Monday, September 17, 2012

Employing the Unemployment Debate

by Whitney Taylor

This past Saturday, Melissa Harris-Perry, host of her show on MSNBC, was involved in a lively on-air debate with one of her guests when the topic of welfare payments arose. The crux of contention erupted when conversation angled towards welfare recipients being viewed as lazy and taking advantage of a social safety net that some have come to believe is an overused and abused government program.

But where has this backlash come from and why?

Prior to the financial crisis of 2008, unemployment numbers and reports were of little concern with the average consumer, but today our perspectives and interests have changed. The economy is no longer growing at the rate it used to, household budgets are squeezed and we are all feeling the pinch at the gas pump. Employment numbers are now an indicator of economic and personal health.

Across the US and the EU, unemployment has become an acute issue.

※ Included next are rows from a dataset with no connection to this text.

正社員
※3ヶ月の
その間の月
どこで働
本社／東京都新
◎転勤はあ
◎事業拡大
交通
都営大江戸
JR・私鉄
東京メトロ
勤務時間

Last Friday, the University of Illinois hosted Professor Irma Mooi-Reci who gave a lecture titled “The Career Disadvantage of Unemployment Across Age and Sex: Germany As A Case Study”; her lecture and research focused on factors that she found to contribute to unemployment trends.

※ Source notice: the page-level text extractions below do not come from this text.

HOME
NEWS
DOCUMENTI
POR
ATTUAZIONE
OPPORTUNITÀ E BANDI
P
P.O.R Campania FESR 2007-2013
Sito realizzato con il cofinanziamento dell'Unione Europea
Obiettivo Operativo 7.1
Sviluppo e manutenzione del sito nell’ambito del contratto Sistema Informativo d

Source: Michael Nagle of Bloomberg News, 8-30-2012
Her findings show that those most affected by unemployment tend to be in the 18-25 and 51-65 age categories. Gender became a significant factor, but as her research focused on Germany, their cultural influences of how men and women’s roles in society are perceived and accepted played a key part in that distinction.

In the United States, women who play an active role in the workforce has become a culturally accepted norm. Nevertheless, there exist biases throughout the United States and across Europe when the subject of unemployment arises. It becomes de rigueur to find a scapegoat to blame; greedy corporations sending jobs overseas or across borders, government austerity measures cutting into personnel budgets, lack of access to retraining programs, and a variety of other arguments. However a problem that Professor Mooi-Reci touched upon that is becoming more noteworthy is how people who have been unemployed for extended periods of time are able to recover and regain employment?
Political Cartoon by Tom Toles for the Washington Post, 6-25-2012

This trend has been termed “structural unemployment” – a lingering mismatch between jobs available and those unemployed who seek work. Potential workers become disenfranchised with the job market, lose traction in their competitive advantage and some drop out of the market altogether. This begs the question that so many of us have today: what are the proper solutions to prolonged unemployment? Do we need to create better training programs? Should social safety nets such as welfare be extended and expanded? Are unemployment benefits hurting the unemployed rather than helping them?

These are complicated and tough questions, but with a lagging economy and unemployment rates flat lining, these questions, however tenuous and combative they may be, create debate and conversation that may yield options and solutions; a question that as we face the upcoming Presidential election in November, suggest we have much to consider.

Whitney Taylor is a Master's Candidate in European Union Studies at Illinois where she is also completing a minor in Corporate Governance and International Business. Currently, she is researching financial regulation and corporate social responsibility within the EU and US.